*Listed records*:

BEGIN

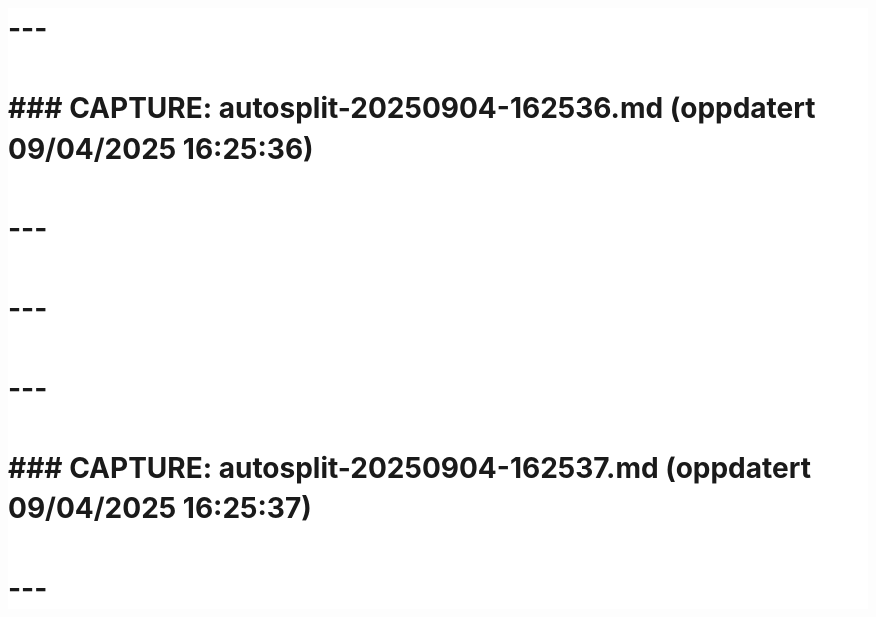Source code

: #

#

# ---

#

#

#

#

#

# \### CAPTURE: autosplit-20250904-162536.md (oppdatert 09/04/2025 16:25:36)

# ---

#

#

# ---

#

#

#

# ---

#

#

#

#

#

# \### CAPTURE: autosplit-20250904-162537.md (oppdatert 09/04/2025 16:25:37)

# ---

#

END
BEGIN

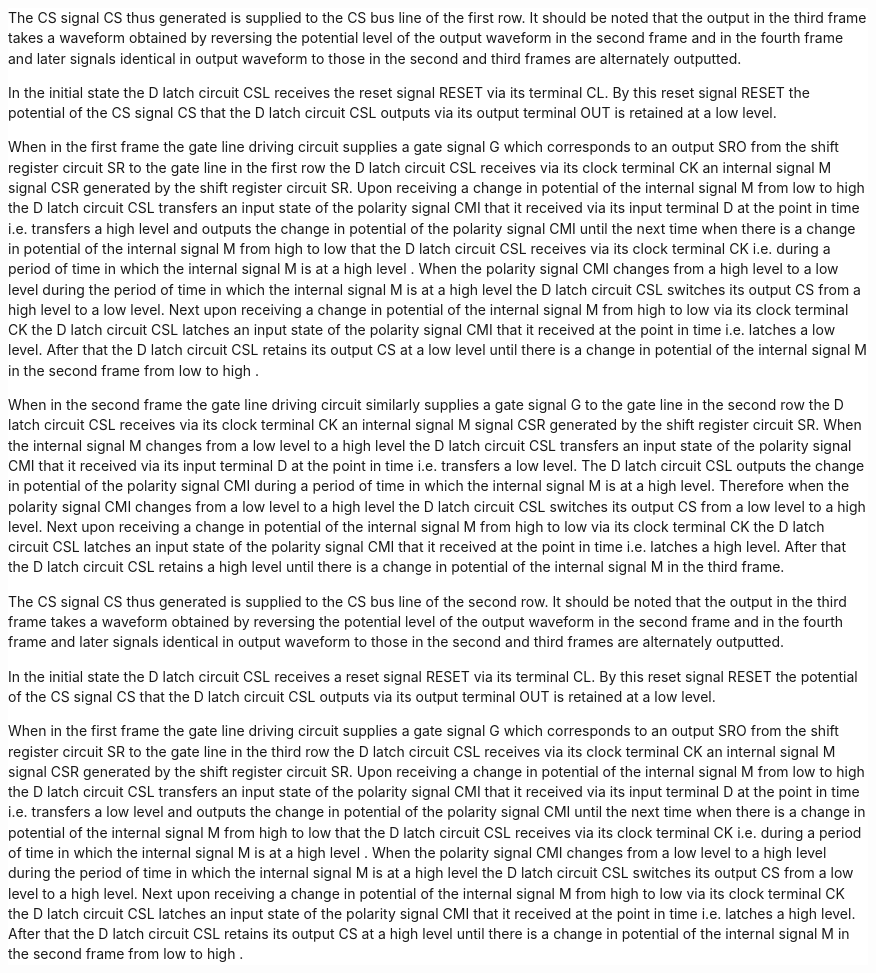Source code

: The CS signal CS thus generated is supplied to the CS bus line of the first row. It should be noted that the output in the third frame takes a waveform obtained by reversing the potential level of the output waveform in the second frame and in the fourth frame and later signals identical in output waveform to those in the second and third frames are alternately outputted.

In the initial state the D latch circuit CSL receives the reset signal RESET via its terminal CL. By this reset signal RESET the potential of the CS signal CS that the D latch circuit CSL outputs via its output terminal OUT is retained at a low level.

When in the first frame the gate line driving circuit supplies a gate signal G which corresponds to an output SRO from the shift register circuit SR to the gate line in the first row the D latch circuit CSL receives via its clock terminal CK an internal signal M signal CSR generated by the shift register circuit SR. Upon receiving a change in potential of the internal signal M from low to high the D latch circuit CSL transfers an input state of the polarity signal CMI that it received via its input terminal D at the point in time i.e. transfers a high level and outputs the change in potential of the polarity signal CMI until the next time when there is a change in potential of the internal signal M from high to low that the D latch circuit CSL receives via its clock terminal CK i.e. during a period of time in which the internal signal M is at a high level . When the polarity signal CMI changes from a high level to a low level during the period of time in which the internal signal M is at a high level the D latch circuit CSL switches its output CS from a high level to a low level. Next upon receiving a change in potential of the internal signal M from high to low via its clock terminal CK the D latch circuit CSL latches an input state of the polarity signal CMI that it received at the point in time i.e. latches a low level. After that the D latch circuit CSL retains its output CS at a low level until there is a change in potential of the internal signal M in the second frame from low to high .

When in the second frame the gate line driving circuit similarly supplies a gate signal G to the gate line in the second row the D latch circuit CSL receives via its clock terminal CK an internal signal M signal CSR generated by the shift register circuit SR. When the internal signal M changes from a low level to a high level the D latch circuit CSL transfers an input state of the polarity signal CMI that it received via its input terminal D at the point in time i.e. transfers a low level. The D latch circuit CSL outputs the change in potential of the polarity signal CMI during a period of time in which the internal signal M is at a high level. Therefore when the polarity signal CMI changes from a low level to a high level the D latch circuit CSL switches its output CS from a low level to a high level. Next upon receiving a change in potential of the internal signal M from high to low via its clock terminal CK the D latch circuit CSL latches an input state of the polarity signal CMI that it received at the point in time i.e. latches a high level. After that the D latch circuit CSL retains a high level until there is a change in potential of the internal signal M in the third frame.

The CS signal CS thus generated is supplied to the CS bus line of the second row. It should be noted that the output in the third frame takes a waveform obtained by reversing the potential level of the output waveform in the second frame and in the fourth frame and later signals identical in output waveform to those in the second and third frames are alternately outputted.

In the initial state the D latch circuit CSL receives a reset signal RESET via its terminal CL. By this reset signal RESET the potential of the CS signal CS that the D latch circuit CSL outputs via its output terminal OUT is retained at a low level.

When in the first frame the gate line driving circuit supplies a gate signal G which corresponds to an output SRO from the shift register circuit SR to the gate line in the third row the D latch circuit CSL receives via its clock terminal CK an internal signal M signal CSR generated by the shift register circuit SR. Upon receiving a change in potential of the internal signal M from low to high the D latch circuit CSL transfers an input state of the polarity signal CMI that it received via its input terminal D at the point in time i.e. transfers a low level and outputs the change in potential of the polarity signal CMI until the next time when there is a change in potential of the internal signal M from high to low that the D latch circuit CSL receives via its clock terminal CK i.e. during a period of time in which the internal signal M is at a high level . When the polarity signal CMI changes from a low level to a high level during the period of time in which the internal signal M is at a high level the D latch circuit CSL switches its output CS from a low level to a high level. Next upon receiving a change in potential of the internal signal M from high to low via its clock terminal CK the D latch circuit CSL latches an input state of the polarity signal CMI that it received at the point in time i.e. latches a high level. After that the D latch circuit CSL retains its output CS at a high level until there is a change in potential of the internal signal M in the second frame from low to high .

END

Go through the records line by line, and copy each line that holds the string "oppdatert".

*Solution to this exercise*:
# \### CAPTURE: autosplit-20250904-162536.md (oppdatert 09/04/2025 16:25:36)
# \### CAPTURE: autosplit-20250904-162537.md (oppdatert 09/04/2025 16:25:37)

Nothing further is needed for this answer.